3 réflexions au sujet de « Pervers narcissique »

  1. Bonjour,
    Nous ne pouvons qu’abonder dans le sens du constat posé par votre interlocuteur sur la réalité de la classe politico-médiatique.
    Fuir n’a jamais été la solution, mais pour résoudre un problème, encore faut-il poser le bon diagnostic – la perversion narcissique de la classe politico-médiatique semble être le bon – et connaître ce par quoi cette perversion narcissique intoxique tous les rouages de la société (ses institutions). C’est-à-dire, être informé des processus en jeu dans cette « pandémie » dont l’issue et déjà connue d’avance dans l’état actuel des choses.
    Pour se faire, il faut approfondir nos connaissances sur la théorie de la perversion narcissique, car elle donne également les solutions. Un livre entier n’y suffirait pas, mais certains articles peuvent permettre d’enrichir la réflexion : https://perversionnarcissiqueetpsychopathie.wordpress.com/
    Cordialement,

  2. Je crains que seule la guerre remette les pendules à l’heure, mais à l’heure de celui qui sera alors le plus fort, et ce ne seront sans doute pas les ayatollahs du capitalisme ultralibéral (ou du capitalisme tout court). Il faudra ensuite de nouveau se battre pendant longtemps pour retrouver des droits civils dans la misère qui s’installera, au milieu de montagnes d’ordures formées d’objets qui n’ont pas trouvé de preneurs. À quoi ressemblera alors la France, quelle en sera la monnaie, qui gouvernera dans le cadre de quel système politique ? Mais notre premier et unique souci ne sera-t-il pas tout simplement de survivre au jour le jour ?

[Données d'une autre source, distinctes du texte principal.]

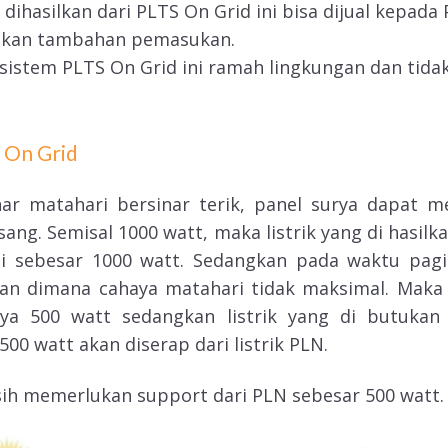
g dihasilkan dari PLTS On Grid ini bisa dijual kepad
ikan tambahan pemasukan.
 sistem PLTS On Grid ini ramah lingkungan dan tid
S On Grid
r matahari bersinar terik, panel surya dapat me
sang. Semisal 1000 watt, maka listrik yang di hasilk
si sebesar 1000 watt. Sedangkan pada waktu pagi 
an dimana cahaya matahari tidak maksimal. Maka d
nya 500 watt sedangkan listrik yang di butukan
00 watt akan diserap dari listrik PLN.
asih memerlukan support dari PLN sebesar 500 watt.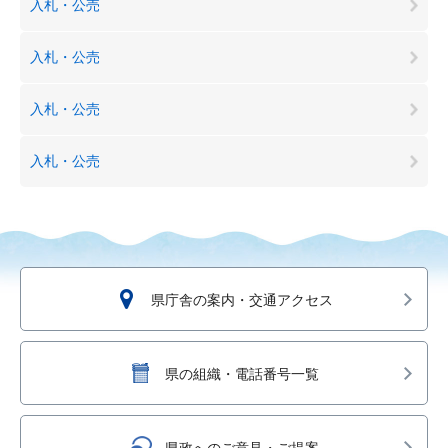
入札・公売
入札・公売
入札・公売
入札・公売
県庁舎の案内・交通アクセス
県の組織・電話番号一覧
県政へのご意見・ご提案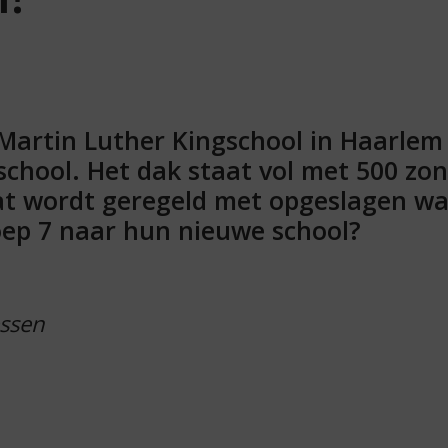
Martin Luther Kingschool in Haarlem k
school. Het dak staat vol met 500 zo
t wordt geregeld met opgeslagen wa
roep 7 naar hun nieuwe school?
essen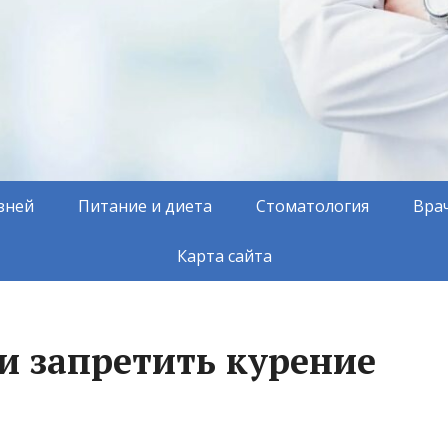
зней
Питание и диета
Стоматология
Вра
Карта сайта
и запретить курение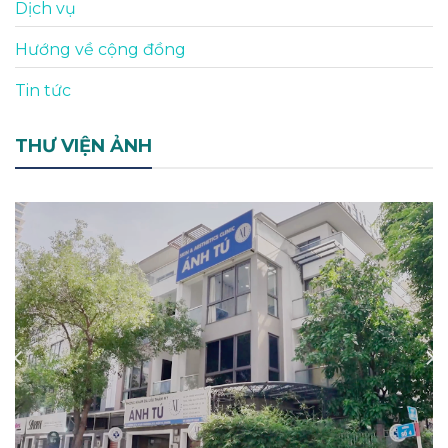
Dịch vụ
Hướng về cộng đồng
Tin tức
THƯ VIỆN ẢNH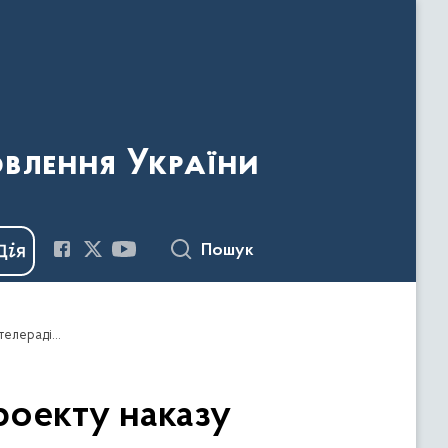
овлення України
Пошук
ПОВІДОМЛЕННЯ про оприлюднення проекту наказу Держкомтелерадіо "Про внесення змін до наказу Держкомтелерадіо від 28.11.2012 № 313"
оекту наказу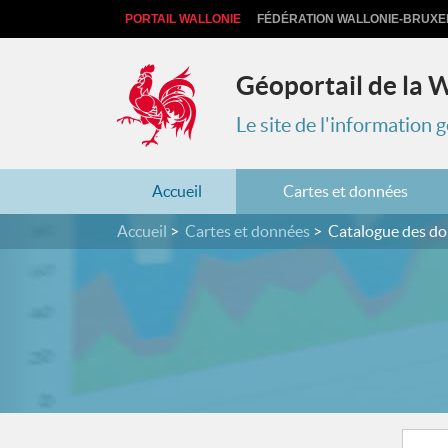
PORTAIL WALLONIE
FÉDÉRATION WALLONIE-BRUXE
Géoportail de la 
Le site de l'information
Accueil
Cartes et données
Accueil
Cartes et données
Catalogue des d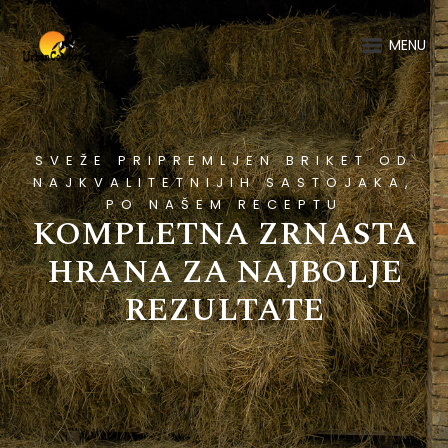
MENU
SVEŽE PRIPREMLJEN BRIKET OD
NAJKVALITETNIJIH SASTOJAKA,
PO NAŠEM RECEPTU
KOMPLETNA ZRNASTA
HRANA ZA NAJBOLJE
REZULTATE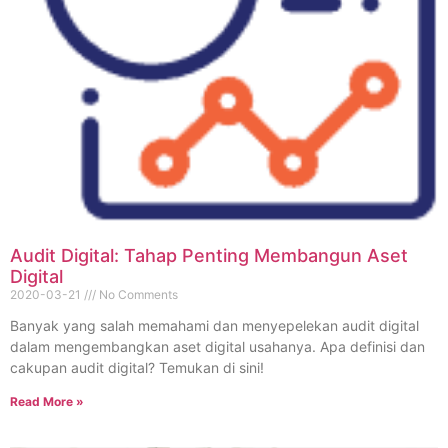
Audit Digital: Tahap Penting Membangun Aset
Digital
2020-03-21
No Comments
Banyak yang salah memahami dan menyepelekan audit digital
dalam mengembangkan aset digital usahanya. Apa definisi dan
cakupan audit digital? Temukan di sini!
Read More »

    • Je n’ai pas ce pessimisme. Il n’a de sens pour moi que si nous sommes incapables de diffuser des analyses justes. Ce qui me surprend le plus c’est l’apathie dans laquelle nous acceptons d’être quand nous voyons l’absence d’analyse un peu sérieuse qui nous entoure.

      C’est à chacun d’entre nous de faire réfléchir autour de soi sur la création de richesse, sur l’origine de la monnaie, sur l’accumulation des connaissances comme moyen éducatif, et sur la classe dirigeante qui devient sans s’en rendre compte un amas pervers narcissique.

      Réveiller autour de soi sans se lamenter est pour moi la seule piste efficace.